The animation is also excellent: characters look almost identical to their previous selves, and Disney’s decision to maintain a ‘classic’ style of animation rather than attempt an opulent 3-D CGI version was a good one. Yet that isn't to say that the film looks old. Indeed, it is the skilful and unobtrusive integration of modern modes of animation into the ‘classic’ aesthetic that is particularly effective. Most of the film looks like incredibly good cell animation, but when Eeyore hides in a river, or a hungry Pooh daydreams that he is in a land filled with honey, the cascades of liquid have the tactile qualities of CGI whilst retaining the charm of drawn animation, droplets exploding in a characteristically Disney fashion.

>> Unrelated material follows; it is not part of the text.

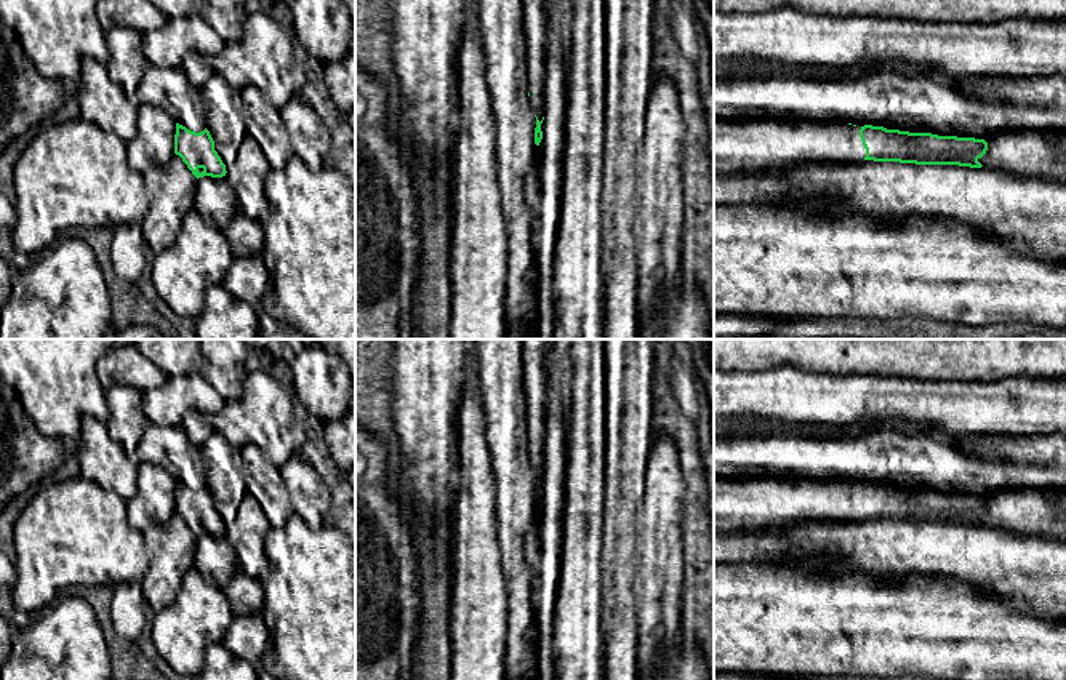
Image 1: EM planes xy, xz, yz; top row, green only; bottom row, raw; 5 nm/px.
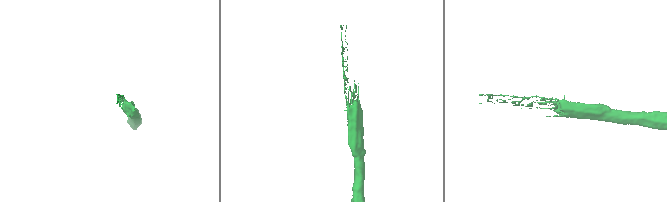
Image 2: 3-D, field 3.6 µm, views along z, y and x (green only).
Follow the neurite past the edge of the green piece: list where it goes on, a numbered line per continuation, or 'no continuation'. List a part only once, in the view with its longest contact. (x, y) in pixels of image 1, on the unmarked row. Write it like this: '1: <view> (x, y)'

Running as it does to a relatively slight 69 minutes, the film could have been longer, but the filmmakers seem to have wisely realised that this is probably perfect for the narrative; it is also advisable, though, to stay until the end of the credits to catch an amusing additional scene. Ultimately, this film stands as a light-hearted, fun and genuinely funny take on some classic characters, and it is a joy to revisit them in a new version so carefully conceived and lovingly realised as this.

This review was published on April 23, 2011.